UBS lost two more Finra arbitration cases this week that centered on a complex options strategy that has made the firm the target of many customer legal actions.
A unanimous three-person Financial Industry Regulatory Authority Inc. arbitration panel ordered UBS Financial Services Inc. to pay $252,627 to Dennis and Nadine Ainbinder, trustees of the 1992 Ainbinder Family Trust, for losses they sustained on investments in a product called the Yield Enhancement Strategy, or YES.
The couple received $147,192 in compensatory damages, $60,677 in costs and $44,158 in attorneys’ fees, according to a July 18 award. In their arbitration claim, they sought compensatory damages between $1 million and $5 million.
A separate Finra arbitration panel unanimously awarded $210,000 in compensatory damages to the Richard G. Russell Jr. Revocable Living Trust, according to a July 19 award.
The YES strategy involves borrowing against a client’s account and using the proceeds to invest in options to generate higher returns. The risky product has been the cause of action in 38 arbitration cases that have been decided, with UBS winning 17 times and an award being given to customers 21 times.
Finra arbitration victories have been roughly evenly distributed between UBS and customer complainants, although the number of customer wins appears to be increasing over the last couple weeks.
Jacob Zamansky, the lawyer who represented Richard G. Russell Jr., said UBS falsely portrayed YES as a low-risk overlay on Russell’s bond portfolio.
Russell, a retired health care executive, started investing in YES in late 2017 while working with a registered representative in the UBS office in Century City in Los Angeles. Russell exited the strategy in late 2018 after sustaining a 20% loss, Zamansky said.

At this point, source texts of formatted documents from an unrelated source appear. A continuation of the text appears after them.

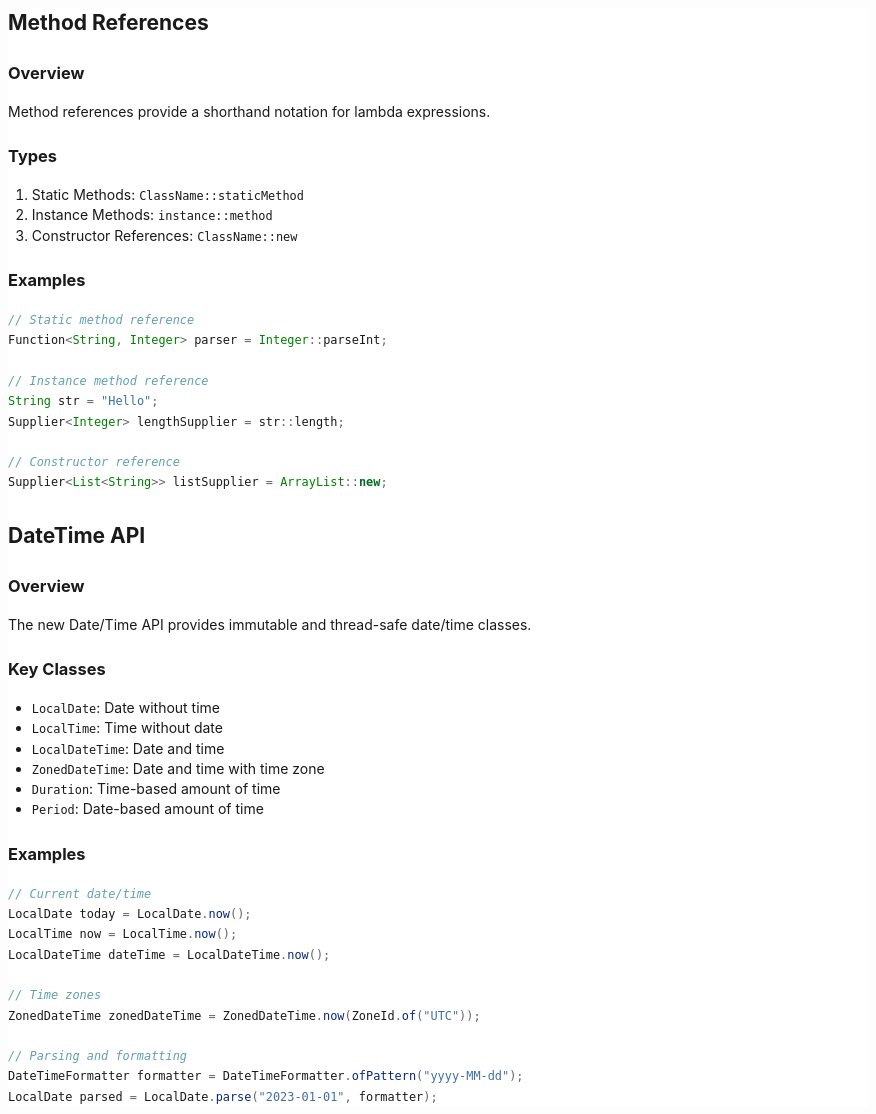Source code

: ## Method References

### Overview
Method references provide a shorthand notation for lambda expressions.

### Types
1. Static Methods: `ClassName::staticMethod`
2. Instance Methods: `instance::method`
3. Constructor References: `ClassName::new`

### Examples
```java
// Static method reference
Function<String, Integer> parser = Integer::parseInt;

// Instance method reference
String str = "Hello";
Supplier<Integer> lengthSupplier = str::length;

// Constructor reference
Supplier<List<String>> listSupplier = ArrayList::new;
```

## DateTime API

### Overview
The new Date/Time API provides immutable and thread-safe date/time classes.

### Key Classes
- `LocalDate`: Date without time
- `LocalTime`: Time without date
- `LocalDateTime`: Date and time
- `ZonedDateTime`: Date and time with time zone
- `Duration`: Time-based amount of time
- `Period`: Date-based amount of time

### Examples
```java
// Current date/time
LocalDate today = LocalDate.now();
LocalTime now = LocalTime.now();
LocalDateTime dateTime = LocalDateTime.now();

// Time zones
ZonedDateTime zonedDateTime = ZonedDateTime.now(ZoneId.of("UTC"));

// Parsing and formatting
DateTimeFormatter formatter = DateTimeFormatter.ofPattern("yyyy-MM-dd");
LocalDate parsed = LocalDate.parse("2023-01-01", formatter);
```

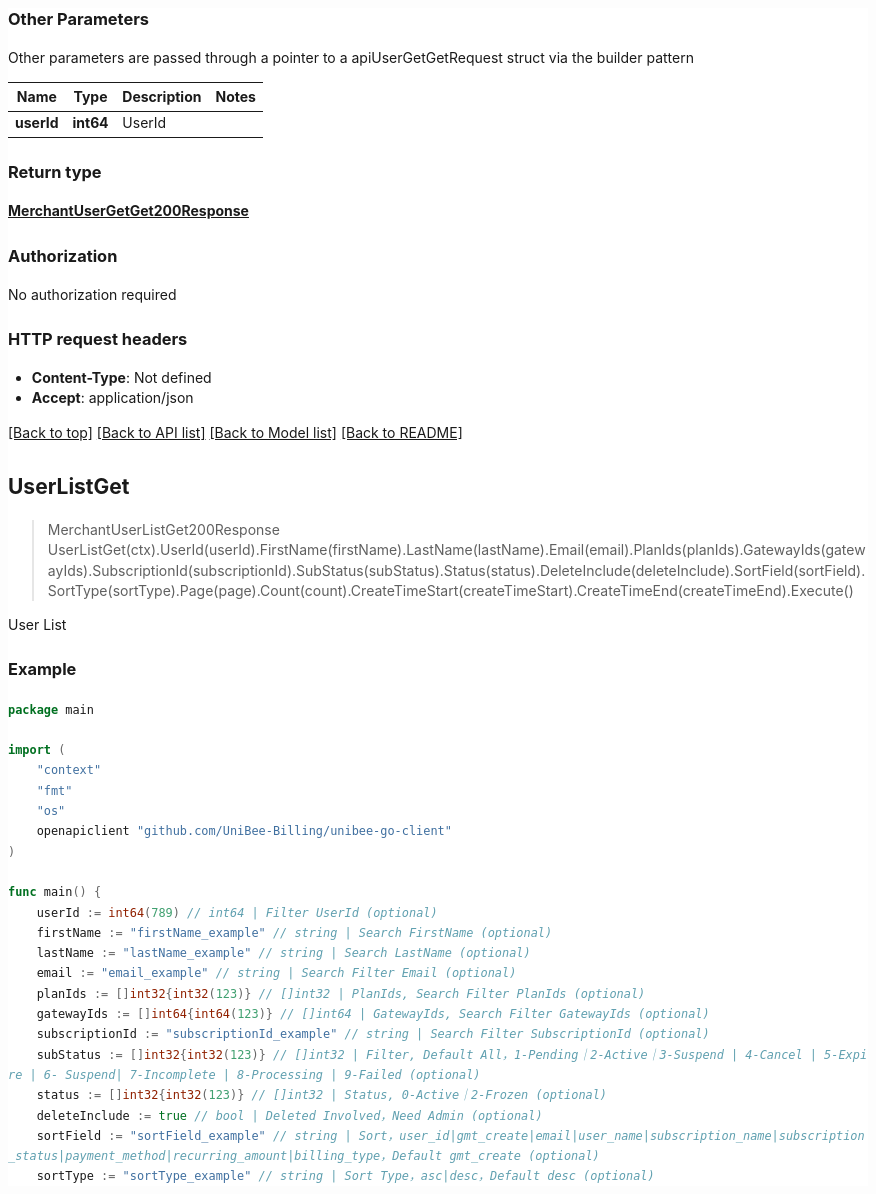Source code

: 

### Other Parameters

Other parameters are passed through a pointer to a apiUserGetGetRequest struct via the builder pattern


Name | Type | Description  | Notes
------------- | ------------- | ------------- | -------------
 **userId** | **int64** | UserId | 

### Return type

[**MerchantUserGetGet200Response**](MerchantUserGetGet200Response.md)

### Authorization

No authorization required

### HTTP request headers

- **Content-Type**: Not defined
- **Accept**: application/json

[[Back to top]](#) [[Back to API list]](../README.md#documentation-for-api-endpoints)
[[Back to Model list]](../README.md#documentation-for-models)
[[Back to README]](../README.md)


## UserListGet

> MerchantUserListGet200Response UserListGet(ctx).UserId(userId).FirstName(firstName).LastName(lastName).Email(email).PlanIds(planIds).GatewayIds(gatewayIds).SubscriptionId(subscriptionId).SubStatus(subStatus).Status(status).DeleteInclude(deleteInclude).SortField(sortField).SortType(sortType).Page(page).Count(count).CreateTimeStart(createTimeStart).CreateTimeEnd(createTimeEnd).Execute()

User List

### Example

```go
package main

import (
	"context"
	"fmt"
	"os"
	openapiclient "github.com/UniBee-Billing/unibee-go-client"
)

func main() {
	userId := int64(789) // int64 | Filter UserId (optional)
	firstName := "firstName_example" // string | Search FirstName (optional)
	lastName := "lastName_example" // string | Search LastName (optional)
	email := "email_example" // string | Search Filter Email (optional)
	planIds := []int32{int32(123)} // []int32 | PlanIds, Search Filter PlanIds (optional)
	gatewayIds := []int64{int64(123)} // []int64 | GatewayIds, Search Filter GatewayIds (optional)
	subscriptionId := "subscriptionId_example" // string | Search Filter SubscriptionId (optional)
	subStatus := []int32{int32(123)} // []int32 | Filter, Default All，1-Pending｜2-Active｜3-Suspend | 4-Cancel | 5-Expire | 6- Suspend| 7-Incomplete | 8-Processing | 9-Failed (optional)
	status := []int32{int32(123)} // []int32 | Status, 0-Active｜2-Frozen (optional)
	deleteInclude := true // bool | Deleted Involved，Need Admin (optional)
	sortField := "sortField_example" // string | Sort，user_id|gmt_create|email|user_name|subscription_name|subscription_status|payment_method|recurring_amount|billing_type，Default gmt_create (optional)
	sortType := "sortType_example" // string | Sort Type，asc|desc，Default desc (optional)
```
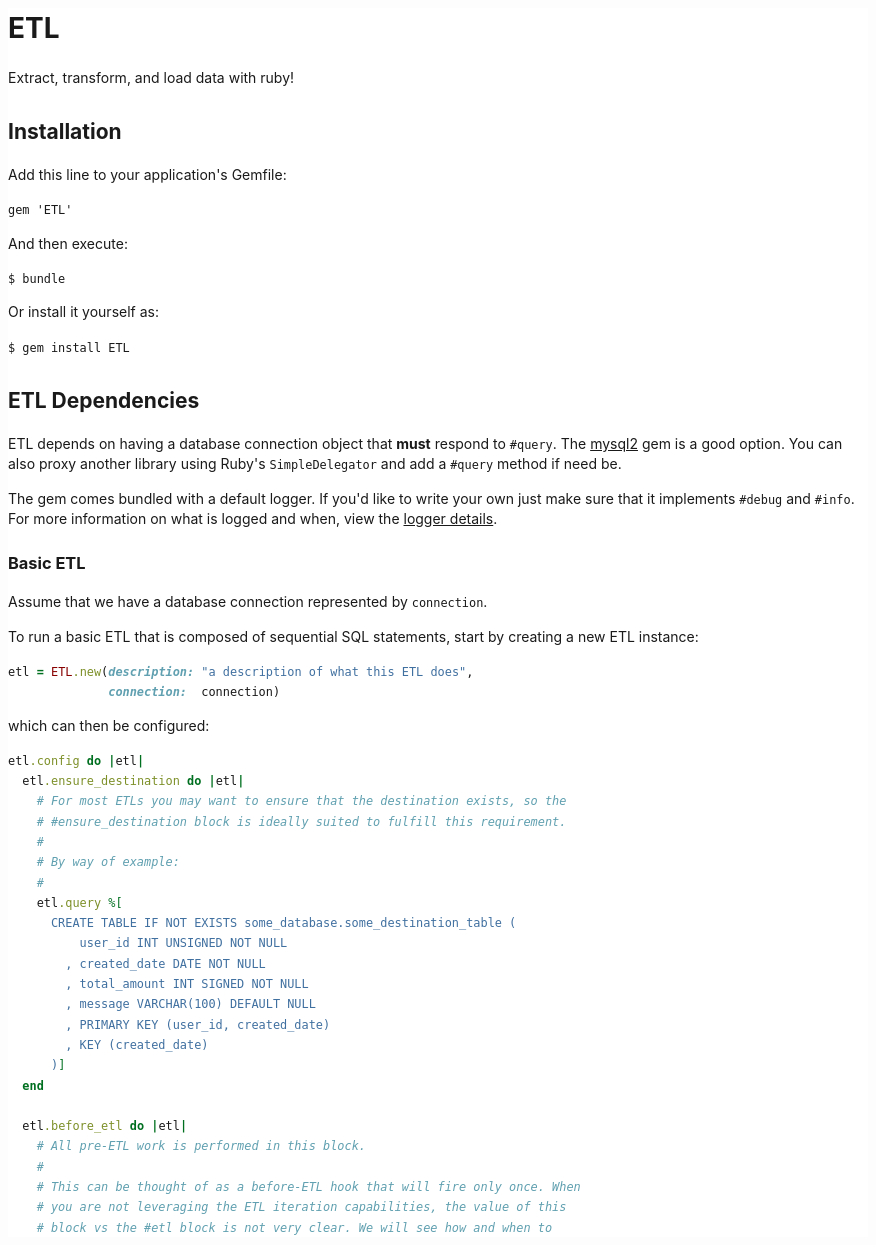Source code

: # ETL

Extract, transform, and load data with ruby!

## Installation

Add this line to your application's Gemfile:

    gem 'ETL'

And then execute:

    $ bundle

Or install it yourself as:

    $ gem install ETL

## ETL Dependencies

ETL depends on having a database connection object that __must__ respond
to `#query`. The [mysql2](https://github.com/brianmario/mysql2) gem is a good option.
You can also proxy another library using Ruby's `SimpleDelegator` and add a `#query`
method if need be.

The gem comes bundled with a default logger. If you'd like to write your own
just make sure that it implements `#debug` and `#info`. For more information
on what is logged and when, view the [logger details](#logger-details).

### Basic ETL

Assume that we have a database connection represented by `connection`.

To run a basic ETL that is composed of sequential SQL statements, start by
creating a new ETL instance:

```ruby
etl = ETL.new(description: "a description of what this ETL does",
              connection:  connection)
```
which can then be configured:

```ruby
etl.config do |etl|
  etl.ensure_destination do |etl|
    # For most ETLs you may want to ensure that the destination exists, so the
    # #ensure_destination block is ideally suited to fulfill this requirement.
    #
    # By way of example:
    #
    etl.query %[
      CREATE TABLE IF NOT EXISTS some_database.some_destination_table (
          user_id INT UNSIGNED NOT NULL
        , created_date DATE NOT NULL
        , total_amount INT SIGNED NOT NULL
        , message VARCHAR(100) DEFAULT NULL
        , PRIMARY KEY (user_id, created_date)
        , KEY (created_date)
      )]
  end

  etl.before_etl do |etl|
    # All pre-ETL work is performed in this block.
    #
    # This can be thought of as a before-ETL hook that will fire only once. When
    # you are not leveraging the ETL iteration capabilities, the value of this
    # block vs the #etl block is not very clear. We will see how and when to
```
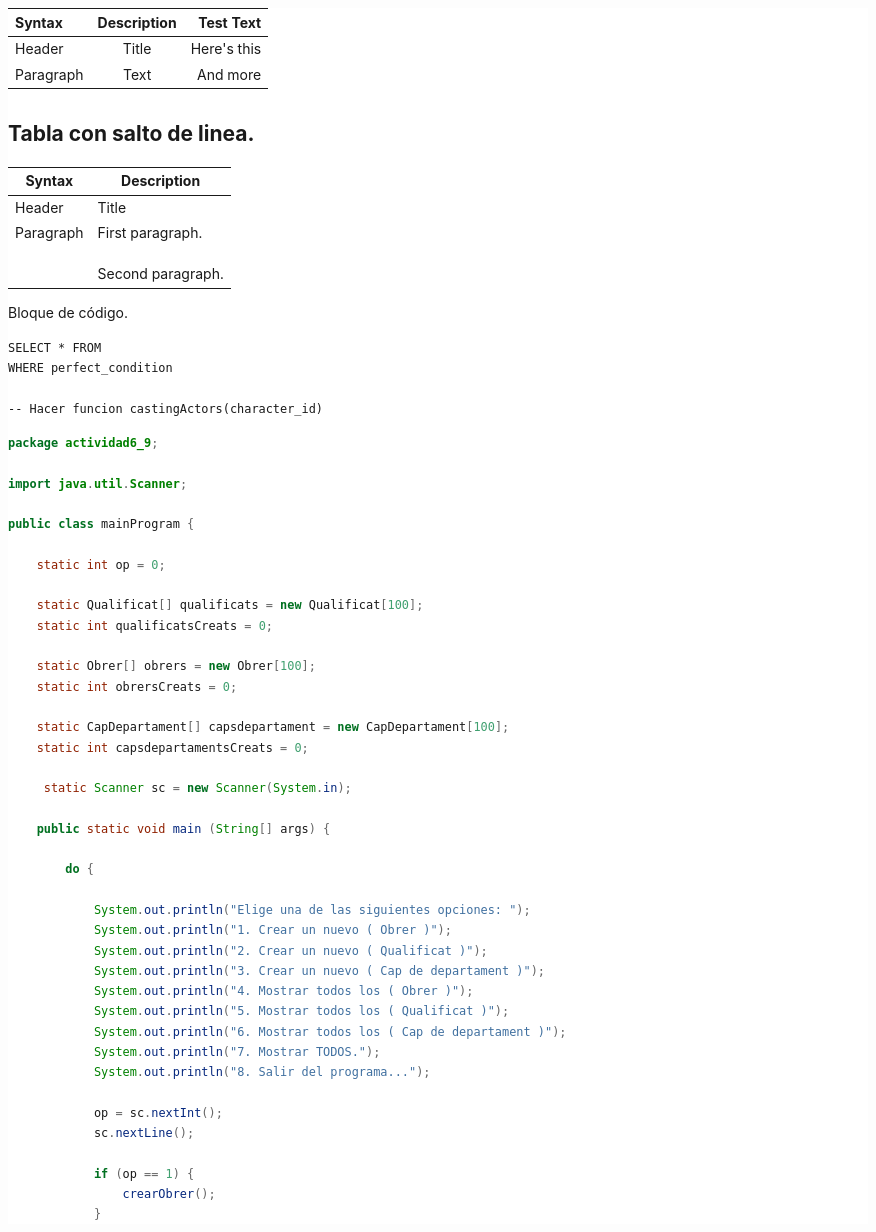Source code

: | Syntax      | Description | Test Text     |
| :---        |    :----:   |          ---: |
| Header      | Title       | Here's this   |
| Paragraph   | Text        | And more      |

## Tabla con salto de linea.

| Syntax      | Description |
| ----------- | ----------- |
| Header      | Title |
| Paragraph   | First paragraph. <br><br> Second paragraph. |

Bloque de código.

```mysql
SELECT * FROM
WHERE perfect_condition

-- Hacer funcion castingActors(character_id)
```



```java
package actividad6_9;

import java.util.Scanner;

public class mainProgram {

    static int op = 0;

    static Qualificat[] qualificats = new Qualificat[100];
    static int qualificatsCreats = 0;

    static Obrer[] obrers = new Obrer[100];
    static int obrersCreats = 0;

    static CapDepartament[] capsdepartament = new CapDepartament[100];
    static int capsdepartamentsCreats = 0;

     static Scanner sc = new Scanner(System.in);
    
    public static void main (String[] args) {

        do {
            
            System.out.println("Elige una de las siguientes opciones: ");
            System.out.println("1. Crear un nuevo ( Obrer )");
            System.out.println("2. Crear un nuevo ( Qualificat )"); 
            System.out.println("3. Crear un nuevo ( Cap de departament )");
            System.out.println("4. Mostrar todos los ( Obrer )");
            System.out.println("5. Mostrar todos los ( Qualificat )");
            System.out.println("6. Mostrar todos los ( Cap de departament )");
            System.out.println("7. Mostrar TODOS."); 
            System.out.println("8. Salir del programa...");

            op = sc.nextInt();
            sc.nextLine();

            if (op == 1) {
                crearObrer();
            }

```

[^1]: This is the footnote.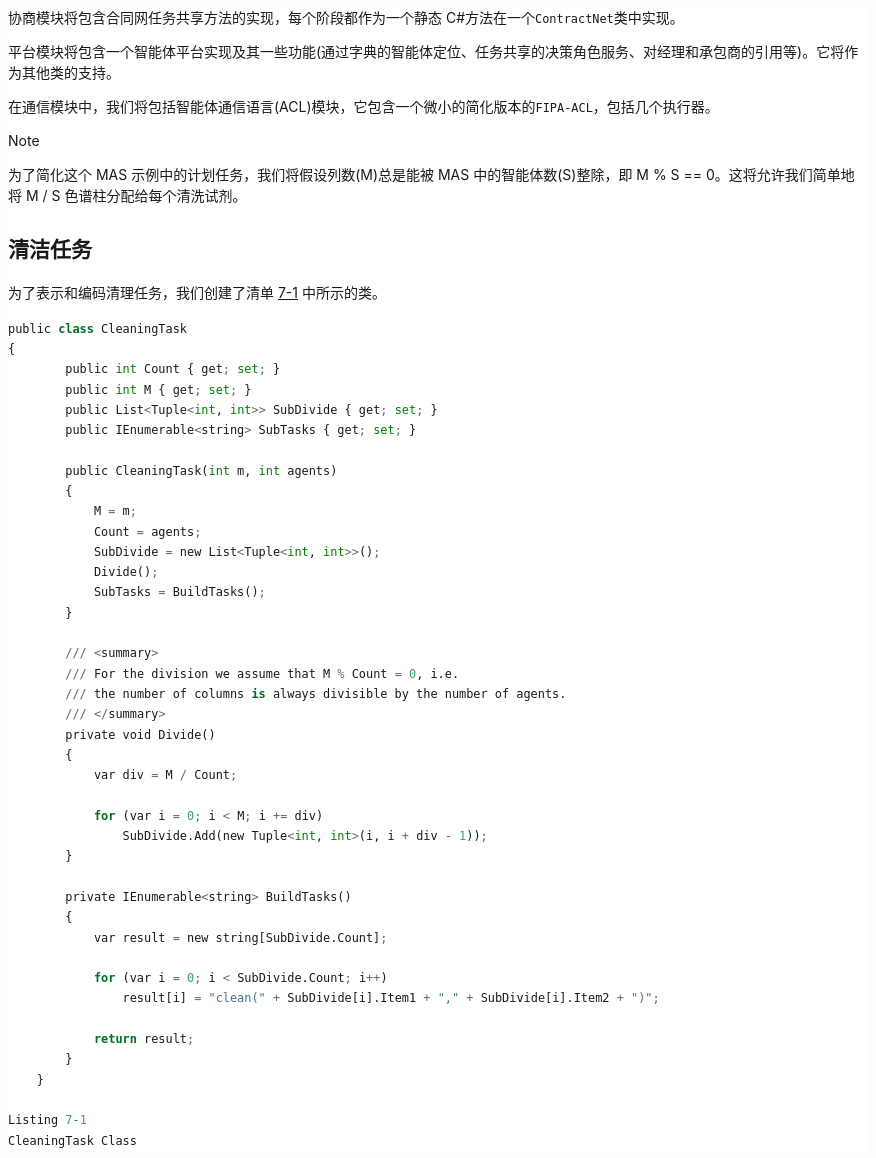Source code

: 协商模块将包含合同网任务共享方法的实现，每个阶段都作为一个静态 C#方法在一个`ContractNet`类中实现。

平台模块将包含一个智能体平台实现及其一些功能(通过字典的智能体定位、任务共享的决策角色服务、对经理和承包商的引用等)。它将作为其他类的支持。

在通信模块中，我们将包括智能体通信语言(ACL)模块，它包含一个微小的简化版本的`FIPA-ACL`，包括几个执行器。

Note

为了简化这个 MAS 示例中的计划任务，我们将假设列数(M)总是能被 MAS 中的智能体数(S)整除，即 M % S == 0。这将允许我们简单地将 M / S 色谱柱分配给每个清洗试剂。

## 清洁任务

为了表示和编码清理任务，我们创建了清单 [7-1](#Par12) 中所示的类。

```py
public class CleaningTask
{
        public int Count { get; set; }
        public int M { get; set; }
        public List<Tuple<int, int>> SubDivide { get; set; }
        public IEnumerable<string> SubTasks { get; set; }

        public CleaningTask(int m, int agents)
        {
            M = m;
            Count = agents;
            SubDivide = new List<Tuple<int, int>>();
            Divide();
            SubTasks = BuildTasks();
        }

        /// <summary>
        /// For the division we assume that M % Count = 0, i.e.  
        /// the number of columns is always divisible by the number of agents.
        /// </summary>
        private void Divide()
        {
            var div = M / Count;

            for (var i = 0; i < M; i += div)
                SubDivide.Add(new Tuple<int, int>(i, i + div - 1));
        }

        private IEnumerable<string> BuildTasks()
        {
            var result = new string[SubDivide.Count];

            for (var i = 0; i < SubDivide.Count; i++)
                result[i] = "clean(" + SubDivide[i].Item1 + "," + SubDivide[i].Item2 + ")";

            return result;
        }
    }

Listing 7-1
CleaningTask Class

```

“I think it’s a terrific outcome,” Zamansky said of the Finra arbitration decision. “Our client received 100% of his losses, which shows that the arbitration panel believed that UBS misrepresented the downside risk of YES. UBS sold YES to Mr. Russell as a ‘non-directional’ and ‘market-neutral’ strategy, which we proved was a false statement.”
A UBS spokesperson declined to comment. Last month, UBS agreed to pay $25 million in a settlement with the Securities and Exchange Commission over charges that it defrauded clients who invested in YES.
The arbitrators in the Russell case denied a request by Scott Michael Rosenberg that the dispute be cleared from his registration records. Rosenberg, who was not named in the complaint, was the co-portfolio manager, Zamansky said.
The arbitrators disagreed over whether to grant expungement to Steven Westerman, Russell’s UBS broker, who also was not named in the complaint. Two of the three arbitrators voted in favor of removing the complaint.
“[Russell] was most certainly disappointed in the performance of his investments in the strategy sponsored by [UBS] known as YES,” Finra arbitrators Joseph Howard Cooper and Darrell Gene Smith wrote in the award. “While we are awarding damages against [UBS], we do not find that [Russell’s] financial advisor, Westerman, lied to him.”
But the arbitration panel chair, Cherie S. Lewis, said the compensatory damages make it impossible to rule that the claim of harm caused by the YES investment was false.
“It would be illogical and legally indefensible to award [Russell] the amount of $210,000 in damages from [UBS], while simultaneously expunging the record of [UBS’] employee who had the most frequent contact with [Russell] during the relevant time period,” Lewis wrote in the award.
Arbitrators rarely explain their decisions. This disagreement could influence future YES arbitrations.
“The expungement may lead other panels to reject expungement where substantial damages are awarded,” Zamansky said.